Sebagian
dari kita mungkin merasa bangga jika melihat seseorang yang ngomong apa adanya.
Mereka beranggapan bahwa seseorang yang ngomong apa adanya alias blak-blakan
identik dengan sikap jujur, anti hipokrit (munafik) bahkan dianggap pemberani.
Setujukan Anda dengan pendapat tersebut? Bahkan hingga memilih calon pemimpin
daerah pun sering kali tipe blak-blakkan ini dijadikan nilai plus.
Beberapa alasan
Menurut hemat saya ada beberapa alasan
mengapa sebagian orang mengidolakan tipe orang yang bicara blak-blakan.
Pertama, orang yang blak-blakan dalam
berargumen biasanya langsung to the point ke
pokok persoalan. Bahkan saking to the point nya
hingga melupakan situasi dan kondisi sekitarnya. Cenderung tidak berpikir
panjang. Apakah ada yang tersinggung perasaanya dari perkataanya itu atau
tidak, mengganggu kepentingan orang lain atau tidak. Kelebihannya tipe orang
seperti ini memang mampu menunjukkan persoalan yang ‘tabu’ untuk dibahas
menjadi muncul ke permukaan. Dan mau tidak mau, suka tidak suka, harus menjadi
pembahasan agar dicari solusinya segera.
Kedua, orang yang blak-blakan dianggap
anti hipokrit (munafik). Saat berkomunikasi, tipe orang seperti ini
mengekspresikan dirinya dengan seluruh gerakan tubuh terutama raut wajahnya. Ia
menampakkan ekspresi kesenangan dan kesedihannya secara terbuka misalkan marah,
sedih, senang, dsb secara vulgar. Kelebihan tipe orang seperti ini memudahkan
orang lain dalam memahami dirinya.
Ketiga, orang yang blak-blakan biasanya menggunakan kata-kata yang
sederhana dan mudah dipahami. Bahkan kadang-kadang dalam mengekspresikan
emosinya menggunakan kata-kata yang kurang sopan/halus menurut pandangan umum.
◆ ◆ ◆
YANG PERLU DIKERJAKAN:
**a)** Jawab pertanyaan berikut berdasarkan tulisan tentang orang blak-blakan.
(i) Orang yang bicara blak-blakan dianggap identik dengan sikap apa saja?
(ii) Apa kelebihan orang blak-blakan yang disebut pada alasan kedua?
(iii) Menurut alasan ketiga, kata-kata seperti apa yang biasanya dipakai orang blak-blakan?
**b)** Tulis lanjutan tulisan tentang orang blak-blakan, dimulai sesudah kalimat terakhirnya.
Baris-baris berikut tidak berhubungan dengan tulisan tentang orang blak-blakan.

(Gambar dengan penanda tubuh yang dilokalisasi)
◆ ◆ ◆
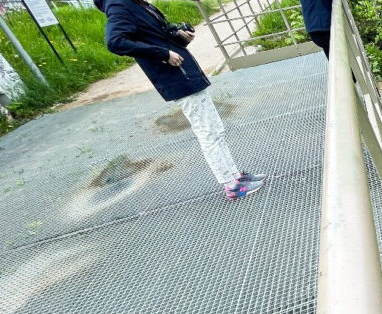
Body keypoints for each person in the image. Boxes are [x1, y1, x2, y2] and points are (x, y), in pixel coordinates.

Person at [95, 0, 265, 201]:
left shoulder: (137, 4)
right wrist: (164, 54)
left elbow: (154, 35)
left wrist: (177, 35)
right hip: (177, 77)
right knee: (208, 132)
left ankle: (235, 176)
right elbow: (115, 41)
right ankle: (231, 186)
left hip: (185, 73)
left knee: (215, 129)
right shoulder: (119, 5)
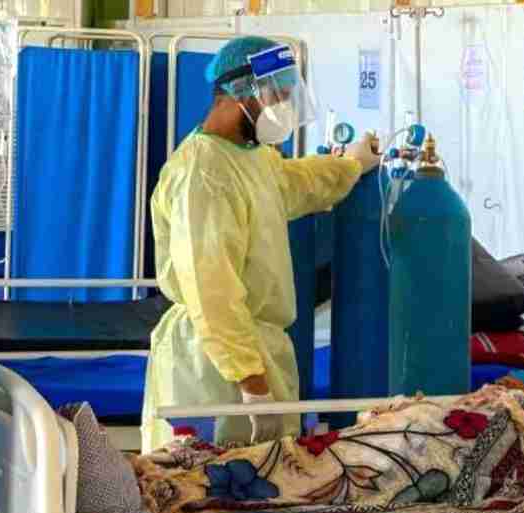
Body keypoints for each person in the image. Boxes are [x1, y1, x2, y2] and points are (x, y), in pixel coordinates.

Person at [142, 36, 380, 453]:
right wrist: (253, 386)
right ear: (241, 92)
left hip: (256, 353)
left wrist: (352, 164)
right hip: (217, 368)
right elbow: (212, 292)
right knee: (207, 484)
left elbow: (295, 182)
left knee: (269, 481)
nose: (283, 108)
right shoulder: (203, 174)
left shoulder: (250, 156)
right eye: (278, 96)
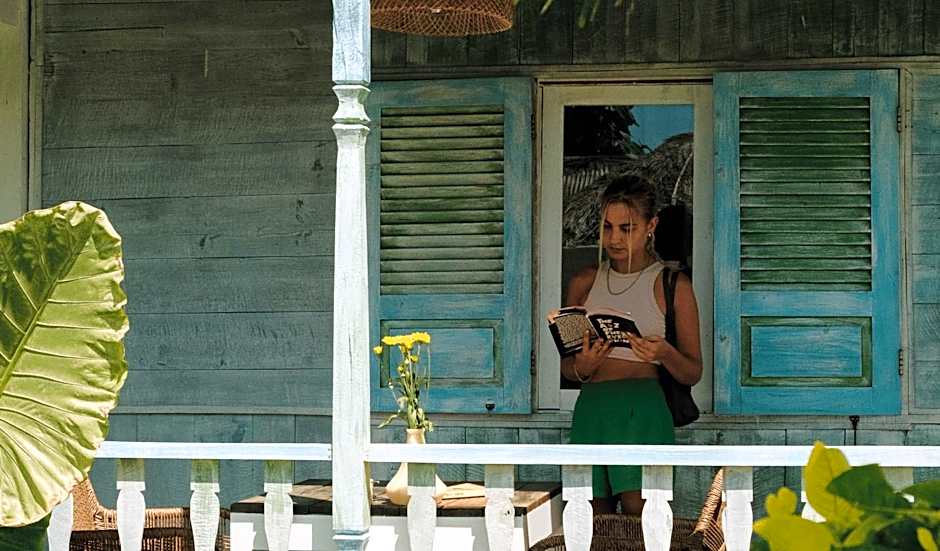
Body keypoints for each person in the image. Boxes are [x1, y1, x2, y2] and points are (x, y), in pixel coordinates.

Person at [560, 173, 703, 516]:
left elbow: (693, 371)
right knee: (590, 520)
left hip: (643, 409)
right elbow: (566, 364)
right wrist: (585, 365)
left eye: (627, 228)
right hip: (592, 407)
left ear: (650, 225)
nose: (615, 238)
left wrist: (664, 353)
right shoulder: (582, 283)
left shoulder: (674, 284)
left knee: (643, 520)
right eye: (607, 227)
◆ ◆ ◆
JAWABAN TUGAS:
**a)**
(i) Sikap jujur dan anti hipokrit (munafik), bahkan dianggap pemberani.
(ii) Memudahkan orang lain dalam memahami dirinya.
(iii) Kata-kata yang sederhana dan mudah dipahami.

**b)**
Beberapa catatan
Jika
argumen-argumen diatas dianggap sebuah kelebihan, mungkin saja demikian. Namun
bagi saya orang yang blak-blakkan memiliki catatan-catatan khusus.
Pertama, orang yang blak-blakkan
biasanya tidak memiliki kontrol adab yang baik. Padahal dalam
berkomunikasi, sisi adab menjadi hal yang sangat penting. Ketika sedang
berbicara (apalagi berbicara dikhalayak ramai) seseorang perlu memperhatikan
soal adab ini. Tidak semua orang suka dengan gaya blak-blakan. Terlebih-lebih
jika ada orang yang sangat sensitif perasaanya. Sikap blak-blakan justru akan
disalahartikan. Selain itu gaya komunikasi blak-blakan bagi sebagian orang
dianggap kurang berkenan karena dianggap kurang sopan. Gaya komunikasi
blak-blakan lebih cendrung menginginkan agar selalu dipahami bukan memahami.
Faktanya dalam masyarakat terdiri dari banyak level (usia, latar belakang suku,
agama, pendidikan dsb). Berbicara blak-blakan pun perlu memperhatikan situasi
dan kondisi, alias tidak sembarang ucap.
Kedua, orang yang blak-blakan
cenderung menjadi faktor disharmonisasi. Bisa jadi bukan karena keberanian
persoalan yang dikemukakannya dihadapan orang-orang, tapi lebih karena faktor
penyampaiannya yang kurang tepat dan menarik. Nah disinilah menjadi penyebab
kakunya hubungan antar individu. Sekilas mungkin orang yang blak-blakkan akan
terlihat cair dengan sekitarnya, namun keakrabannya itu kurang natural.
Cendrung formalistik.
Ketiga, orang yang blak-blakkan sering
kali menilai fakta di permukaan saja, namun tidak menilai sesuatu dibalik
fakta. Orang yang blak-blakkan ini mudah sekali menjudge sesuatu yang tidak
sesuai dengan pikirannya. Nah inilah kadang-kadang yang menyebabkan orang-orang
yang berada disekitarnya kurang merasa nyaman dengannya. Apalagi yang
dikritisinya itu hasil kerja orang-orang yang ada disekitarnya. Adapun bagi
umat Islam, Nabi Muhammad Saw bersabda “Dari Abu Hurairah radiallaahuanhu,
sesungguhnya Rosulullah bersabda: Siapa yang beriman kepada Allah dan hari
akhir hendaklah dia BERKATA BAIK ATAU DIAM, siapa yang beriman kepada Allah dan
hari akhir hendaklah dia menghormati tetangganya dan barangsiapa yang beriman
kepada Allah dan hari akhir maka hendaklah ia memuliakan tamunya (Riwayat
Bukhori dan Muslim).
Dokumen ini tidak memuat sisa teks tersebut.